7. "Hizmetçilerim şimdi seni dağlık ülkelere götürecek ve geçitlerde, kent­lerden birinin çevresinde seni bıraka­cak.
8. Onların çöküşünü görünceye dek ölmeyeceksin.
9. Onları ele geçiremeyeceğimiz yolunda gizli umudun var­sa, bu denli üzüntülü olmaya gerek yok! Bunu söylemekle yetiniyorum; sözlerimin boş olmadığı kanıtlanacak."
10. Holofernes, çadırındaki hizmet­çilerine Akyor'u yakalamalarını, Betulya'ya götürmelerini ve İsrailliler'e teslim etmelerini buyurdu.
11. Hizmet­çiler Akyor'u alarak ordunun konak­ladığı yerin dışına, ovaya götürdüler. Sonra dağlık ülkelere gitmek amacıyla Betulya'nın alt kesimindeki pınarlara vardılar.
12. Kenttekiler onları görünce sila­ha sarıldı, kentten ayrılıp dağların te­pesine çıktı. Yukarı çıkmalarını önlemek için onlara sapanla taş fırlattı.

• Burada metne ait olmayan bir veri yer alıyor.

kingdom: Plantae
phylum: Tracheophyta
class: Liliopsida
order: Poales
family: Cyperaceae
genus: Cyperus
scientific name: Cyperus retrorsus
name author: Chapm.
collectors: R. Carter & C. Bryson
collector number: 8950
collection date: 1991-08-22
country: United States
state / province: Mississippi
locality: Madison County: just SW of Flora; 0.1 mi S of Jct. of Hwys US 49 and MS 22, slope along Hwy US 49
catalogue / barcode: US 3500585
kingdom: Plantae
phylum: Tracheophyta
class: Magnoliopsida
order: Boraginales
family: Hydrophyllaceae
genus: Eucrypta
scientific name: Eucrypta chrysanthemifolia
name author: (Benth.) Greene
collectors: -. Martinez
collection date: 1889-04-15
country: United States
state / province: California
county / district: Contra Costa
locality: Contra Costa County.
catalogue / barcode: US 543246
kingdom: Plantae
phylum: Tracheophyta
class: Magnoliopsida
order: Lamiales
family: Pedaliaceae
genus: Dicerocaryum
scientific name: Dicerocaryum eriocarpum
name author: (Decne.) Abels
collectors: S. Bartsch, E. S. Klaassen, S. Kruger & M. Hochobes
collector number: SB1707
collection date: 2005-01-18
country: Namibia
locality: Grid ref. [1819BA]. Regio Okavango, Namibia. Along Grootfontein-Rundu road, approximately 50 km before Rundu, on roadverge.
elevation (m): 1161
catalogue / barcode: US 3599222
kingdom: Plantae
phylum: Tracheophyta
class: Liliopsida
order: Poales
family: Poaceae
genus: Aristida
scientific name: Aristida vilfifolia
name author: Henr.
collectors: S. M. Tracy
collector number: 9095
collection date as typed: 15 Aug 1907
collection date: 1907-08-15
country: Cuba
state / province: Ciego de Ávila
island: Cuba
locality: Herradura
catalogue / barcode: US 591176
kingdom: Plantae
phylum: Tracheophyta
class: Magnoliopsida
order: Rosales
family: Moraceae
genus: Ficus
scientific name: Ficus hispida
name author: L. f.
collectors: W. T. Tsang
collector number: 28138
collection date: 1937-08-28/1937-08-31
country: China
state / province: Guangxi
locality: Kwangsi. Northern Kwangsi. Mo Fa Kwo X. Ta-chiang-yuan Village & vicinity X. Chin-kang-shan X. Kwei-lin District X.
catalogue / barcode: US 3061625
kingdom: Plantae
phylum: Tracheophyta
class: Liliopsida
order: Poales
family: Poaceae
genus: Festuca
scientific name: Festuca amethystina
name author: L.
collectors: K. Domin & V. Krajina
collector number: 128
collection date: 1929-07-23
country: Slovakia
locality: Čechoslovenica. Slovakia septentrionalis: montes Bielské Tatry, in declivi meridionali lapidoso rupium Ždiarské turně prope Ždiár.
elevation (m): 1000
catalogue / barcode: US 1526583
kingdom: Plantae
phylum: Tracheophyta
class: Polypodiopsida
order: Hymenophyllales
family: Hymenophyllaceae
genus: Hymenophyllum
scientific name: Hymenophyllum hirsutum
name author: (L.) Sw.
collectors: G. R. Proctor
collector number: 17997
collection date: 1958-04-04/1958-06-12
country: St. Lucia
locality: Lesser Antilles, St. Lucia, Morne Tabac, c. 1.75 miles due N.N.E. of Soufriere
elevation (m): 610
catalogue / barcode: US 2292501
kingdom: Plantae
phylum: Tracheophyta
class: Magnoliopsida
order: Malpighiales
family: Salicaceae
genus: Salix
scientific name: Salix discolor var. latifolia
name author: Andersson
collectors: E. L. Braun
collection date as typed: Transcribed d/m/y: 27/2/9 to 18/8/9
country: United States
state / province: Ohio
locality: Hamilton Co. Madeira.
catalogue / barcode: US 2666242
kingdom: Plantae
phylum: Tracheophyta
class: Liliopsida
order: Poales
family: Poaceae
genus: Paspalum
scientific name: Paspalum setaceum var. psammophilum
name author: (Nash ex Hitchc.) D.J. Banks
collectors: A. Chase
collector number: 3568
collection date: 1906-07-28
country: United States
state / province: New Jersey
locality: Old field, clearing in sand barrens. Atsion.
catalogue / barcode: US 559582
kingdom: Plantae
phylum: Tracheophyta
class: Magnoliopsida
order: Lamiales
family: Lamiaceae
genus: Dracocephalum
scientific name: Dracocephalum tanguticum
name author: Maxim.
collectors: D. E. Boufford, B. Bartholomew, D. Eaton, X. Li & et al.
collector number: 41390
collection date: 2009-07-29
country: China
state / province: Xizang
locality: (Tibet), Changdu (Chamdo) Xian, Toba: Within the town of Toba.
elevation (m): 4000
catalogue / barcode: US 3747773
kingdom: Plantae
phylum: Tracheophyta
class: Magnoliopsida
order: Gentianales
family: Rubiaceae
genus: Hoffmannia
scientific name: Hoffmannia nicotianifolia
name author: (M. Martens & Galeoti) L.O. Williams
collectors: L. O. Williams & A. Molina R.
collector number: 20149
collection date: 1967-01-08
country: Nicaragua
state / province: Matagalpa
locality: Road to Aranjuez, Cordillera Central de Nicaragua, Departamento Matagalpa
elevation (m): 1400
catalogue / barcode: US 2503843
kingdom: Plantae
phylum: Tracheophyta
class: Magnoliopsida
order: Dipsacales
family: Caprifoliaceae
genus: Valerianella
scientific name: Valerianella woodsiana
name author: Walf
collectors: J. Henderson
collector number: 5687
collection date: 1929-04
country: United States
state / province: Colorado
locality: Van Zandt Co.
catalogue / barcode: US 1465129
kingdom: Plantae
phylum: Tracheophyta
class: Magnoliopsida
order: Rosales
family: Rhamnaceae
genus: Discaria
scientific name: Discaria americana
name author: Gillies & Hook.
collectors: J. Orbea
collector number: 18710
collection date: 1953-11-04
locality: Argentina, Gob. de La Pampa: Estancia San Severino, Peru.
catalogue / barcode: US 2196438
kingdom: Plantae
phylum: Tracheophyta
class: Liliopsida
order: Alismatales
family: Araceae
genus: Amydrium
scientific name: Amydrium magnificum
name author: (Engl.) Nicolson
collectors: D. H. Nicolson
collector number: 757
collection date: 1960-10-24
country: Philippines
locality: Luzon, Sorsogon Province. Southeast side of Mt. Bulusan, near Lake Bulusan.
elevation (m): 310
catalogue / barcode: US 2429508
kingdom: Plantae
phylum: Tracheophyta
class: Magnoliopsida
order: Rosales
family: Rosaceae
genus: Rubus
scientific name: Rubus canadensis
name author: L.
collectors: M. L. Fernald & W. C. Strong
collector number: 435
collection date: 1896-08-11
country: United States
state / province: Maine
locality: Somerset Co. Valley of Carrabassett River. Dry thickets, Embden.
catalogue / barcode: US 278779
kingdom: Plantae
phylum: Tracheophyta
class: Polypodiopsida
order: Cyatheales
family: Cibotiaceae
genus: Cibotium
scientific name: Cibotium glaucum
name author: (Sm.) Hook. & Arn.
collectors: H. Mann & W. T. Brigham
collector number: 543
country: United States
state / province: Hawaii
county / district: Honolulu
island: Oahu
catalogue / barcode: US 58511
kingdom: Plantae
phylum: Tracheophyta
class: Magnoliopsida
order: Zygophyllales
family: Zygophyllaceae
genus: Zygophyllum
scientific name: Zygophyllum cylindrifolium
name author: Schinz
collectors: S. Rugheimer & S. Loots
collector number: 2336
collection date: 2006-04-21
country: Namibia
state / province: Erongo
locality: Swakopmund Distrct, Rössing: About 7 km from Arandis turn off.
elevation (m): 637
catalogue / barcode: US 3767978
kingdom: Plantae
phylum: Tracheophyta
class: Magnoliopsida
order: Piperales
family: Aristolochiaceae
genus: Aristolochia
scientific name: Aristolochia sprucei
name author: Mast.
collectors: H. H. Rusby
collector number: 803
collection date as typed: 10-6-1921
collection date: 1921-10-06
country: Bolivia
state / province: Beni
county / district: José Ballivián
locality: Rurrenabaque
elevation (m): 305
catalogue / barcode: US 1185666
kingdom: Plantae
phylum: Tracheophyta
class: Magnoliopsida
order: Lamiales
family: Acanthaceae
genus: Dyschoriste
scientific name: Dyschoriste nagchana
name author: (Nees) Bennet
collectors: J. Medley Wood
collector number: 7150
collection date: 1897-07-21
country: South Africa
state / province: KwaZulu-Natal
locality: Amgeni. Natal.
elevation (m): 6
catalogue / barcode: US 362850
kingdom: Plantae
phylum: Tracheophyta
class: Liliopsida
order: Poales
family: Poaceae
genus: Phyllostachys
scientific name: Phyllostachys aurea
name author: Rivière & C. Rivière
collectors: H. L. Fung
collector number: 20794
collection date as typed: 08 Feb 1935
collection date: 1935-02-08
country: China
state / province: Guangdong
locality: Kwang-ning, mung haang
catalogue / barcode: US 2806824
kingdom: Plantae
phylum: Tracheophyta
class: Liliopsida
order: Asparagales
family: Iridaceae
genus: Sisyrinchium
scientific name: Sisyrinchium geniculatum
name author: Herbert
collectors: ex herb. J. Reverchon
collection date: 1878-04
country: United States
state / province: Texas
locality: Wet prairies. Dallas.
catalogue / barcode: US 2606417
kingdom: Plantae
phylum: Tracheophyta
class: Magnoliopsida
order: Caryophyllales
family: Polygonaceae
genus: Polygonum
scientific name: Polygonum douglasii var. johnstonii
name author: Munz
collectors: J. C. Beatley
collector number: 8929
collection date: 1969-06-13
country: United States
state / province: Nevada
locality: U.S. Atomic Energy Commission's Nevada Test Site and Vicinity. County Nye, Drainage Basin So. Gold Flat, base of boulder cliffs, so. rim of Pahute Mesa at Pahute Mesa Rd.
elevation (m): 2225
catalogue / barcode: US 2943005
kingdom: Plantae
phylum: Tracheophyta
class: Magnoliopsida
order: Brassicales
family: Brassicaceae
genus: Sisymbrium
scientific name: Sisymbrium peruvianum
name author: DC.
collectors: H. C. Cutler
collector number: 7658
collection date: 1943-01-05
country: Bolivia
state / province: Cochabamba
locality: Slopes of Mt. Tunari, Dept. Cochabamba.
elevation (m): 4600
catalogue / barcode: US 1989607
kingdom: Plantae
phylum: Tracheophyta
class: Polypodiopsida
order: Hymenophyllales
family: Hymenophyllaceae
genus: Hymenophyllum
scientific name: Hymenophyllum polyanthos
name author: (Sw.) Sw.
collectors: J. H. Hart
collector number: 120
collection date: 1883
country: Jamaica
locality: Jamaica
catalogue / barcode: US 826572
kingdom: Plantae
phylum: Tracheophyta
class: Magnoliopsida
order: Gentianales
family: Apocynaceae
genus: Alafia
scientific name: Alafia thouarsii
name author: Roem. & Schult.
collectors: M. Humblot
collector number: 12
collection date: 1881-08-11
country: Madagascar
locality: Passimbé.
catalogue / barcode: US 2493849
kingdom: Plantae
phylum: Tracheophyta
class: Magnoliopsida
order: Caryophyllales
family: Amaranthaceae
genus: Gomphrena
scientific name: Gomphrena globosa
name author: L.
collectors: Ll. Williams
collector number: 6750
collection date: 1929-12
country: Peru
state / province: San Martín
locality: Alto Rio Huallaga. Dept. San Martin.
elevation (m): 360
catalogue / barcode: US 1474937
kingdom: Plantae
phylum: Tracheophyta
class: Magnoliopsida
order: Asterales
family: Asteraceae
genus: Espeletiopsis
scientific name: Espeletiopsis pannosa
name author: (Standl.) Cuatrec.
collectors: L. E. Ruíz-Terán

13. Onlar da bayırın alt kesimine sığın­dılar, Akyor'u bağlayıp dağın dibine bıraktılar ve efendilerine döndüler.
14. İsrailliler dağdan aşağıya inerek Akyor'un yanına geldiler. Onu çözüp Betulya'ya, kent yöneticilerinin karşı­sına götürdüler.
15. O tarihlerde bu ki­şiler, Simeon soyundan Mikah'ın oğlu Uzziya,
16. Gotonyel'in oğlu Kabris ve Melkiel'in oğlu Karmis idi. Kentteki tüm yaşlıları çağırdılar. Genç erkekler ve kadınlar da toplantıya yetişmek için çabucak geldiler. Akyor, çevre­sinde oluşan halkla ayakta duruyordu. Uzziya, olup bitenler konusunda ona sorular yöneltti.
17. Akyor, Holofernes'in kurulunda konuşulanları ve Asur önderlerinin karşısında söylediklerini anlattı. Holofernes'in, İsrail ulusuna neler yapacağı konusunda övünerek söylediklerini bildirdi.
18. Ardından halk diz çöküp Tanrı'ya tapındı.
19. "Gök­lerdeki Tanrı" diye seslendiler, "Onla­rın saygısızlığını gör ve utanılacak duruma getirilen soyumuza acı. Ken­dilerini sana adamış olanları bugün acıyarak ve esirgeyerek sev."
20. Sonra Akyor'un güvenini tazelediler ve onu içtenlikle övdüler.
21. Toplantı bitince Uzziya Akyor'u evine götürdü ve yaş­lıları konuk kabul ederek yedirip içir­di. Gece sürekli olarak İsrail'in Tanrısı'ndan yardım istediler.